Contact us today if you would like to learn more about our range of dichroic filters and mirrors for flow cytometers.

Interference filters are expensive primarily because there are a large number of competing requirements when manufacturing them. Most often, it is not a single parameter that moves the part from one camp to the other but instead a combination of requirements. On their own, these requirements don’t create significant hurdles. In concert, however, these can result in difficult manufacturing processes, low yields, and high prices. There are two areas where challenges can occur, the manufacturing process and the filter’s specification.

1. Making an abrupt transition from deep blocking to high transmission requires hundreds of interfering layers, requiring deposition times on the order of days.

Not only do long coating runs have a higher probability of failure, they also have a high consequence of that failure. Consider the impact of a system issue that aborts a coating 20 hours into the run and then requires new substrates followed by a rerun of the coating.

2. The portion of the coating run that simultaneously meets multiple requirements (transmission, blocking, transition slope, surface, and cosmetic requirements, etc) can be low, reducing the yield and driving up the price.
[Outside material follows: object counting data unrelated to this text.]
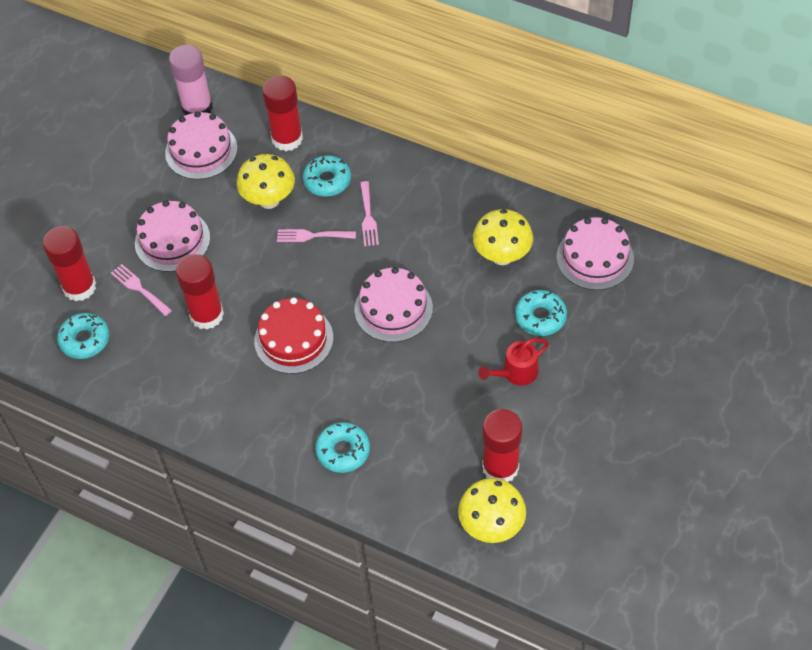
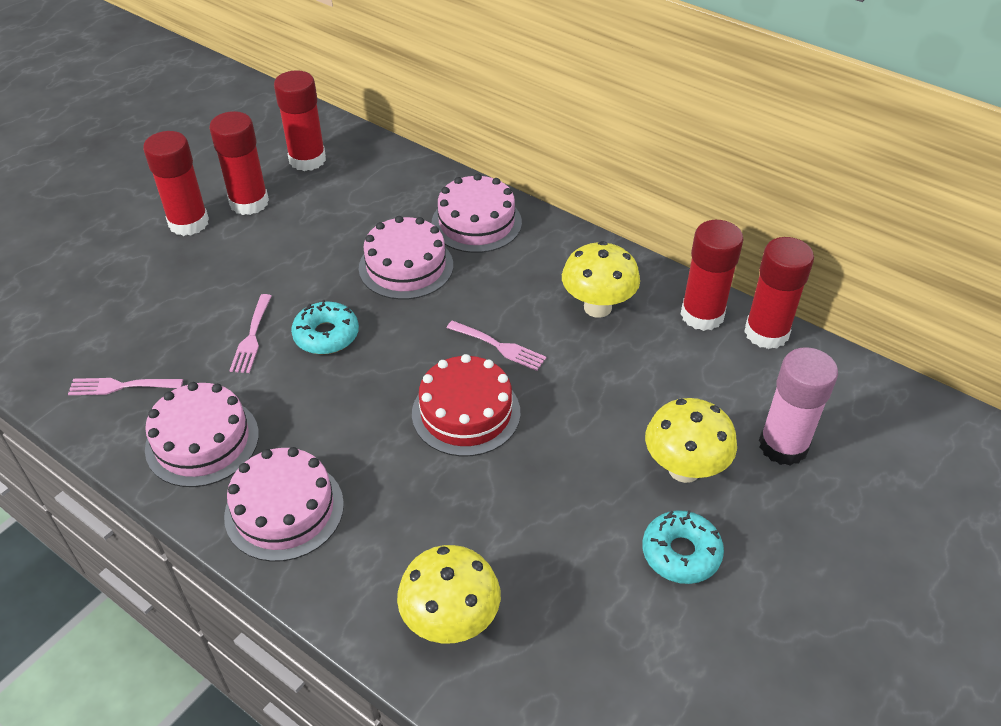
red glue stick: [43,226,96,301] [176,254,224,330] [262,75,303,151] [482,409,522,482] = 4 -> [143,131,209,236] [209,111,269,215] [274,70,326,171] [681,220,743,331] [744,237,814,349] = 5
red watering can: [478,338,549,385] = 1 -> none = 0
turquoise donut: [57,313,109,359] [303,155,351,197] [315,422,370,473] [515,290,567,336] = 4 -> [291,300,359,354] [642,510,724,584] = 2

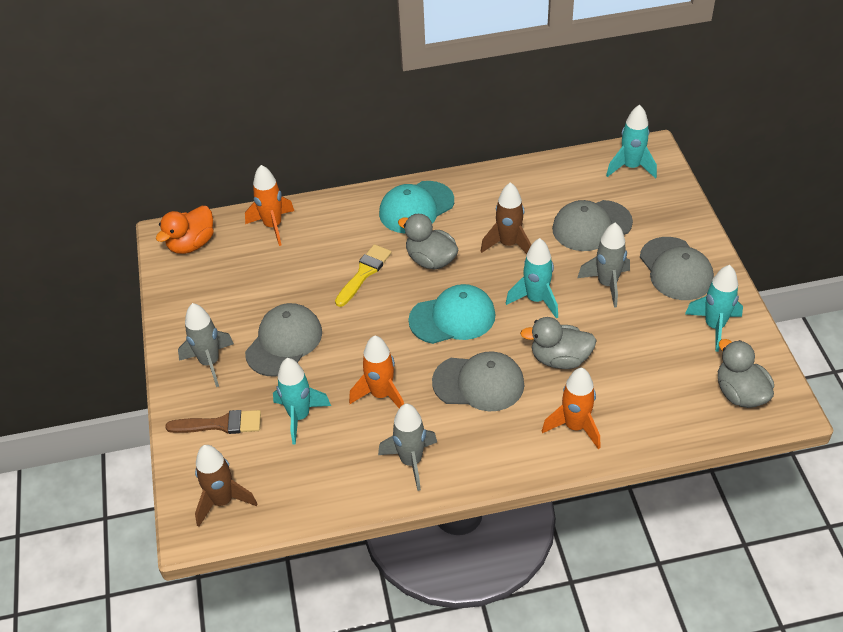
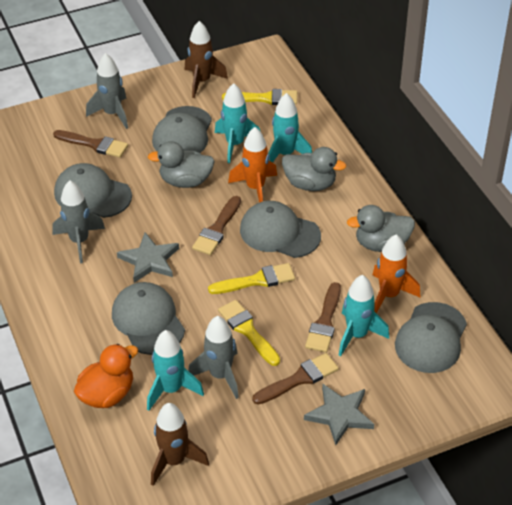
brown brush: [165,410,261,434] = 1 -> [53,130,128,158] [192,196,241,255] [252,353,339,405] [305,282,341,353] = 4
grey cap: [245,303,322,377] [432,351,524,411] [552,200,633,251] [640,237,714,300] = 4 -> [54,163,132,218] [112,282,185,355] [152,106,212,153] [240,201,321,258] [395,302,467,373] = 5
grey star: none = 0 -> [117,232,179,283] [304,384,374,445] = 2
orange rocket: [245,165,294,246] [349,335,404,408] [542,368,600,449] = 3 -> [228,127,277,203] [373,234,421,314] = 2
turquoise cap: [379,181,454,234] [408,284,496,344] = 2 -> none = 0
yellow brush: [335,244,392,307] = 1 -> [208,263,295,294] [218,300,280,366] [222,89,297,105] = 3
This is because the coating performance must thread the needle between the blocking and transmission requirements and because every coating deposition shows some level of spectral non-uniformity across the coated surface.

With this in mind, let’s take a look at some of the specifications that can contribute to a high filter price.

1. Surface Quality and Dimension

Since there will always be some level of mechanical imperfections in any coating process, a very tight surface quality specification will disqualify some portion of the coated material. This limitation can be dealt with by coating oversized plates and then avoiding the imperfections when configuring the material down to the final size. These oversized plates can also cause an increased price. If, however, the final size is particularly large, the number of parts that can be cut while avoiding the imperfections can be very low. In the extreme, there may be no parts that can be produced from a plate.

2. Aspect Ratio and Coating Specification

The aspect ratio is the ratio of the longest surface dimension to the thickness. The difficulty in producing a precision substrate increases significantly when the aspect ratio surpasses 6:1. The addition of a thick an optical coating compounds the difficulty. Coating stress will deform a substrate. Thicker coatings inherently introduce more stress. While design steps can be taken to mitigate this stress, it is extremely difficult to eliminate it entirely. If a thick optical coating is applied to a thin substrate, the resulting deformation will be extreme. Deep blocking over an extended range or an abrupt transition from rejection to transmission requires a thick coating. These spectral requirements on a large thin part combined with a stringent flatness requirement will be nearly impossible to achieve.

3. Tight Tolerance

Tight spectral tolerances will limit yield. Something to remember is that in optical coatings everything scales with wavelength. The thin-film design that produces a 10nm wide passband in the mid visible, will give a 30nm wide band in the near IR. Similarly, spectral non-uniformity across a coated surface also scales with wavelength. A well-tuned coating chamber can be expected to yield less than 1% spectral variation across a 200mm plate. In the visible, this amounts to a few Angstroms over a 1" part. Consequently, a spectral tolerance of less than a nanometer on a small part in the visible is tight but achievable. If, however, the part is large or it is at a long wavelength, the difficult tolerance can become unachievable, or at best extremely expensive.

In optical thin films, nearly anything can be accomplished given enough time and money. Given that neither of these is in infinite supply, it’s wise to consider not only the impact of any requirement , but also the interaction between all the requirements.